Freedom for The Word

Do you know about Elias Boudinot? Having lived in Cincinnati for more than 15 years, I know Boudinot Avenue, where you can find the original LaRosa’s pizzeria. The street is named for Boudinot who owned land on the west side of the city, though I don’t think he ever lived there. Boudinot was an attorney from New Jersey who was deeply involved in the revolution, serving as a colonel in Washington’s army as the commissary general who oversaw the care of British prisoners and the supplies of American prisoners held by the British. He also supported the work of American spies during the British occupation of New York City.

Boudinot also served in the Second Continental Congress during the Revolutionary War, for a year as president of the congress. At that time, July 1777, there was a shortage of Bibles, since it was not possible to import Bibles from Britain; so a group of ministers in Philadelphia petitioned the congress to determine whether Bibles could be printed in this country. In their letter, they noted:

Unless timely care be used to prevent it we shall not have bibles for our Schools, & families, & for the publick [sic] Worship of God in our Churches…. We therefore think it our Duty to our Country & to the Churches of Christ to lay this design before this honourable [sic] house, humbly requesting that under your care, & by your encouragement, a Copy of the holy Bible may be printed, so as to be sold nearly as cheap as the Common Bibles, formerly imported from Britain & Ireland, were sold.

A committee in congress sent a letter to several printers who told them that there was no press or supplies available in this country to print our own Bibles; they would have to be imported from other countries. So the committee recommended importing 20,000 Bibles from Holland, Scotland, and other countries.

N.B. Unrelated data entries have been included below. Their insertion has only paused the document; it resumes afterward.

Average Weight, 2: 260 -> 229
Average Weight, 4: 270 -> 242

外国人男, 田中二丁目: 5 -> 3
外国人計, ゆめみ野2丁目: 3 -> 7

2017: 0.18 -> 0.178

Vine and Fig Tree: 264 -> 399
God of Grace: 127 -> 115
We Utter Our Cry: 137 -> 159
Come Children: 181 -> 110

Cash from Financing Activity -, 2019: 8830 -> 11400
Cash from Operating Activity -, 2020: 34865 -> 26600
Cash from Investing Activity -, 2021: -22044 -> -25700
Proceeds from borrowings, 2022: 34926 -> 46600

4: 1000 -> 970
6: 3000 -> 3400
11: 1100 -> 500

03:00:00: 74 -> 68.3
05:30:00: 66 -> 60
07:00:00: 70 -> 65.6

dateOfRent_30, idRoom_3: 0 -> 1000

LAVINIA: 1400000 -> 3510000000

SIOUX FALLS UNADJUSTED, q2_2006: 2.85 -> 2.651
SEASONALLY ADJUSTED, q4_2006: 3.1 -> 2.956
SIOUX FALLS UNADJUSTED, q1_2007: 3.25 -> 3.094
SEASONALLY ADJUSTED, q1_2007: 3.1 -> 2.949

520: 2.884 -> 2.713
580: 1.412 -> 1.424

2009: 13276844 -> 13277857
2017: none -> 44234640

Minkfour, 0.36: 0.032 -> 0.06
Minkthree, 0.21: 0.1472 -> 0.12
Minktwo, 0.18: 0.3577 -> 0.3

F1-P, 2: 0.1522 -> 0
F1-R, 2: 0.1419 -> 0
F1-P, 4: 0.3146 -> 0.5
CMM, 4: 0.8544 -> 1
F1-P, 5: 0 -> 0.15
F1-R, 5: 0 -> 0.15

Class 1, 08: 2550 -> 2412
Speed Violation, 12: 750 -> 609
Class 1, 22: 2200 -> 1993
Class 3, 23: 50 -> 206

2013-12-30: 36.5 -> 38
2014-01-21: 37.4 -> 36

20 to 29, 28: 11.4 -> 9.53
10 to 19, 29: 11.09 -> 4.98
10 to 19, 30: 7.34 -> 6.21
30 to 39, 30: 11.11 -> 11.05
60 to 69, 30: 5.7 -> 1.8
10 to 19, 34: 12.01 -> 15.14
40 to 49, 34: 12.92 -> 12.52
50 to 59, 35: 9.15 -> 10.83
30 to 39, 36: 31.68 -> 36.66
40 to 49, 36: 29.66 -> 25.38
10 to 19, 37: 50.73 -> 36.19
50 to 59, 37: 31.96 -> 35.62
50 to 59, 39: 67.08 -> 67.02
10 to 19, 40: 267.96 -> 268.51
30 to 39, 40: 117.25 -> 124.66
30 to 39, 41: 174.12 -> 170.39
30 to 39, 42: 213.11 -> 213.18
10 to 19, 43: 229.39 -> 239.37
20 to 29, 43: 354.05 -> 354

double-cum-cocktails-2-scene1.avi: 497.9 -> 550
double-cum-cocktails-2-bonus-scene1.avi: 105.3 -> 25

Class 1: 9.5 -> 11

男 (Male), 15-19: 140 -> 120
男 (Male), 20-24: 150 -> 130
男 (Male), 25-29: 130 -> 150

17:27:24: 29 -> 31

Unfortunately, the action was not completed. The Bibles were not imported, and there was no American printed Bible until 1782. Still, the fact remains, the ministers, leaders, and people of this country, in a time of crisis, recognized the need for the Bible. It was this need that prompted Elias Boudinot, John Quincy Adams, Francis Scott Key, and others to form the American Bible Society (ABS) in 1816. Boudinot, who became the first president of the ABS, once wrote, “Were you to ask me to recommend the most valuable book in the world, I should fix on the Bible as the most instructive, both to the wise and ignorant.” John Quincy Adams wrote that the Bible “is of all books in the world that which contributes most to make men good, wise, and happy.” John Jay, the first Chief Justice of the United States Supreme Court and another president of ABS, wrote, “Let us therefore persevere steadfastly in distributing the Scriptures far and near, and without note or comment. We are assured that they ‘are profitable for doctrine, for reproof, for correction, for instruction in righteousness (2 Tim. 3:16).”

Jay’s reference to Paul’s letter to Timothy underscores the enduring value and need not only to possess the Bible but to read it, study it, memorize it, and live it out. Paul wrote specifically, “All Scripture is God-breathed and is useful for teaching, rebuking, correcting and training in righteousness, so that the man of God may be thoroughly equipped for every good work” (2 Timothy 3:16, 17, NIV 1984). The Bible is not only foundational to our faith but to the principles upon which our country was established.

Our history shows us that our country’s leaders thought the Bible was important enough to try to print or import more, during war. Shouldn’t we, within the church, value the Bible at least that much, if not more? As we celebrate our country’s freedom, rather than merely pointing out our country’s historic faith, let’s model it by reading, studying, and living out our biblical faith.